This morning I had the unalloyed pleasure of attending the official launch of the Pentrich Revolution Exhibition in Belper, Derbyshire. I would hazard a guess that not many people outside the immediate locality have even the faintest idea of what the “Revolution” was all about. Here I am at the opening at No 28 Cafe, Belper;
Two things to explain here – 1. my involvement with the exhibition as an artist, and 2. the significance of the revolution itself.

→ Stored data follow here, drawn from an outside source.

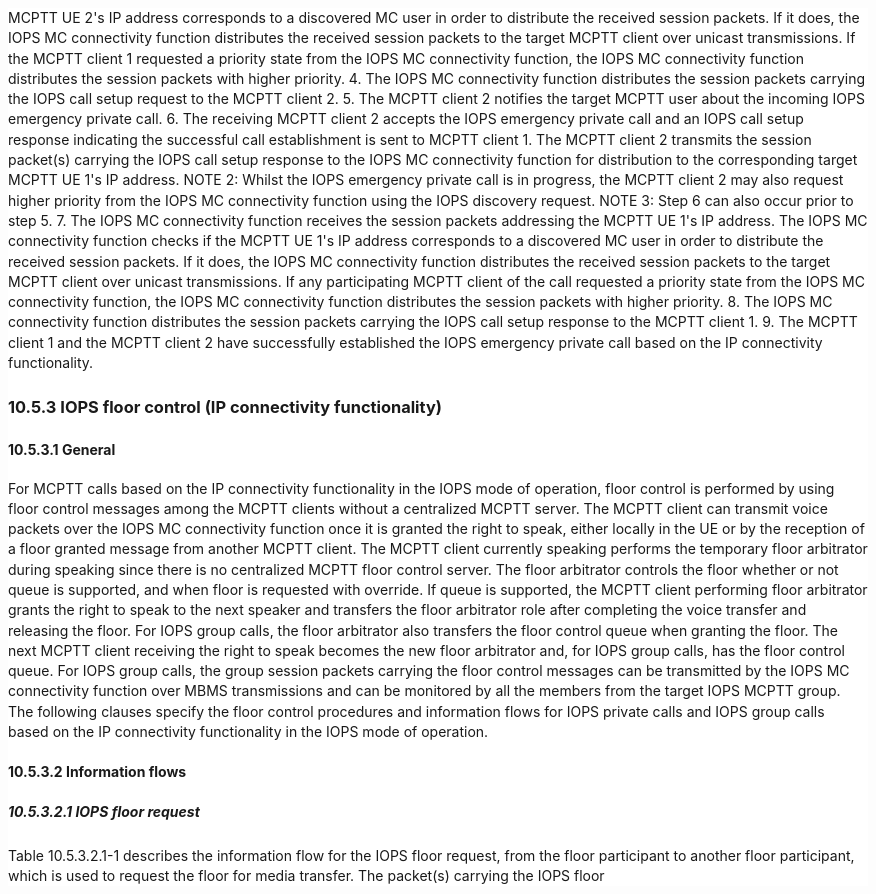 MCPTT UE 2\'s IP address corresponds to a discovered MC user in order to
distribute the received session packets. If it does, the IOPS MC connectivity
function distributes the received session packets to the target MCPTT client
over unicast transmissions. If the MCPTT client 1 requested a priority state
from the IOPS MC connectivity function, the IOPS MC connectivity function
distributes the session packets with higher priority.
4\. The IOPS MC connectivity function distributes the session packets carrying
the IOPS call setup request to the MCPTT client 2.
5\. The MCPTT client 2 notifies the target MCPTT user about the incoming IOPS
emergency private call.
6\. The receiving MCPTT client 2 accepts the IOPS emergency private call and
an IOPS call setup response indicating the successful call establishment is
sent to MCPTT client 1. The MCPTT client 2 transmits the session packet(s)
carrying the IOPS call setup response to the IOPS MC connectivity function for
distribution to the corresponding target MCPTT UE 1\'s IP address.
NOTE 2: Whilst the IOPS emergency private call is in progress, the MCPTT
client 2 may also request higher priority from the IOPS MC connectivity
function using the IOPS discovery request.
NOTE 3: Step 6 can also occur prior to step 5.
7\. The IOPS MC connectivity function receives the session packets addressing
the MCPTT UE 1\'s IP address. The IOPS MC connectivity function checks if the
MCPTT UE 1\'s IP address corresponds to a discovered MC user in order to
distribute the received session packets. If it does, the IOPS MC connectivity
function distributes the received session packets to the target MCPTT client
over unicast transmissions. If any participating MCPTT client of the call
requested a priority state from the IOPS MC connectivity function, the IOPS MC
connectivity function distributes the session packets with higher priority.
8\. The IOPS MC connectivity function distributes the session packets carrying
the IOPS call setup response to the MCPTT client 1.
9\. The MCPTT client 1 and the MCPTT client 2 have successfully established
the IOPS emergency private call based on the IP connectivity functionality.
### 10.5.3 IOPS floor control (IP connectivity functionality)
#### 10.5.3.1 General
For MCPTT calls based on the IP connectivity functionality in the IOPS mode of
operation, floor control is performed by using floor control messages among
the MCPTT clients without a centralized MCPTT server. The MCPTT client can
transmit voice packets over the IOPS MC connectivity function once it is
granted the right to speak, either locally in the UE or by the reception of a
floor granted message from another MCPTT client.
The MCPTT client currently speaking performs the temporary floor arbitrator
during speaking since there is no centralized MCPTT floor control server. The
floor arbitrator controls the floor whether or not queue is supported, and
when floor is requested with override. If queue is supported, the MCPTT client
performing floor arbitrator grants the right to speak to the next speaker and
transfers the floor arbitrator role after completing the voice transfer and
releasing the floor. For IOPS group calls, the floor arbitrator also transfers
the floor control queue when granting the floor. The next MCPTT client
receiving the right to speak becomes the new floor arbitrator and, for IOPS
group calls, has the floor control queue.
For IOPS group calls, the group session packets carrying the floor control
messages can be transmitted by the IOPS MC connectivity function over MBMS
transmissions and can be monitored by all the members from the target IOPS
MCPTT group.
The following clauses specify the floor control procedures and information
flows for IOPS private calls and IOPS group calls based on the IP connectivity
functionality in the IOPS mode of operation.
#### 10.5.3.2 Information flows
##### 10.5.3.2.1 IOPS floor request
Table 10.5.3.2.1-1 describes the information flow for the IOPS floor request,
from the floor participant to another floor participant, which is used to
request the floor for media transfer. The packet(s) carrying the IOPS floor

Taking the second one of these first when I first became aware of the P.R. when I moved to this part of Derbyshire some 30 odd years ago my first reaction was why had I never heard of it before? ….and I still don’t know why. In 1817 an uprising occurred in these parts in the aftermath of the Napoleonic Wars and the poverty and the lack of jobs etc in the face of the ongoing industrial revolution. It has since been fondly referred to as the Pentrich Revolution even though the village of Pentrich was just one of the places up and down the land where an insurrection was festering and even though it never really got off the ground. In the end it was nipped in the bud with the ringleaders “tried” and hanged in Derby and the rest transported to Australia for life. To me this whole episode deserves a much bigger and more widely recognised place in the nation’s history because it was the very last time a revolution was planned and at least partially carried out in this country. To me that makes it hugely significant and deserving of wider recognition. At least as big as gunpowder, treason and plot! Maybe that would have happened had the uprising got much further than it did. To read more about this fascinating episode and the whole sordid story of govt spies and agent provocateurs go to http://www.pentrichrevolution.org.uk
My involvement started when I was contacted by one of the local organisers a couple of years ago in anticipation of the bicentenary of the uprising this year. Great plans were afoot and festivities to mark the occasion both here and in Australia part of which was to have scenes from the uprising painted and produced by local artists with the intention of creating a multi-imaged tapestry and a permanent exhibition to raise awareness of the events that took place 200 years ago. The committee also had the aim of tracing all the descendants of the original “revolutionaries” who were transported down under for their sins and bring them together for the first time for the celebrations.
I love all this historical recognition and re-appraisal and even though my personal involvement has been just to produce an image of the insurrection (in my case to mark the uprising of men in the neighbouring town of Alfreton – see my painting Alfreton arise! below- I am following this year’s events with much interest. One of my passions about art is its ability to pop up in unexpected circumstances like this and involve you in something amazing way out of your ken.
So if you, like me, have never heard of this part of our history go to the website above and take a look. I promise you it is absolutely fascinating…real history about real people in their struggle to survive.